Let’s quickly put the report’s overall judgment into perspective. The report speaks quite dismissively of the estimates of achievement gains of 0.08 standard deviations. Ludger Woessmann and I have analyzed how achievement relates to national economic growth. If the future follows the patterns we have seen historically, the present value of achievement gains of this magnitude would be over $13 trillion. Given that our GDP is currently $15 trillion, I personally think such gains are worth considering.

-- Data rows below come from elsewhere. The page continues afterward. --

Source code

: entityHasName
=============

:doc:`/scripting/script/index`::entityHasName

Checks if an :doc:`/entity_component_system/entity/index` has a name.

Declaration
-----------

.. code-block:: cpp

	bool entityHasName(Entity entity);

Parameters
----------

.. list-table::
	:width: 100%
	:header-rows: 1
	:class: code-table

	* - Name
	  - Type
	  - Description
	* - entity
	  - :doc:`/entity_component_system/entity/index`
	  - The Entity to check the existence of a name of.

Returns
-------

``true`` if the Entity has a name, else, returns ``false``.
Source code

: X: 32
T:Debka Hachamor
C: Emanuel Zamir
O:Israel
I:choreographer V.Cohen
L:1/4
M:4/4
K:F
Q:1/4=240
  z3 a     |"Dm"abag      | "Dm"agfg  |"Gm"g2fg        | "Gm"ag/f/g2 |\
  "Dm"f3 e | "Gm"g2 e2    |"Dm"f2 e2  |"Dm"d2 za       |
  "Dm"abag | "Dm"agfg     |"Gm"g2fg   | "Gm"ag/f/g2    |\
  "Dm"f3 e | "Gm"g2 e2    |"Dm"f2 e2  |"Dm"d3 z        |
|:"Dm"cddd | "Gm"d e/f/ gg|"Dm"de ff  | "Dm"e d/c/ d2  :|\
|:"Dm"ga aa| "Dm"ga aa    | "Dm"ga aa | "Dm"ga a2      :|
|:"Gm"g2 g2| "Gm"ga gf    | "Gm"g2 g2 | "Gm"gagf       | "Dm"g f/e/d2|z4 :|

The second major shortcoming of the report follows from their nice review of incentive and testing issues. Most scholars would agree that it is insufficient simply to trot out the well-known list of potential problems with accountability and incentive schemes. Many have done this before. Moreover, others have taken the list and the available evidence as the basis for framing how the existing but imperfect accountability schemes could be modified in order to improve on the first generation of plans. Unfortunately, that was not the focus or interest of this panel. They make virtually no effort to provide their professional opinions about how the incentives of accountability systems could be strengthened or how the testing of achievement could be improved. It seems like Shakespeare all over: “I come to bury Caesar, not to praise him.”
The remarkable conclusion to be drawn from the evidence presented in the report is how much can be gained from a flawed accountability system – again, think trillions of dollars. Imagine what might be possible if we improved the system along the lines that many others have described (and that can be inferred from the analysis buried within this report).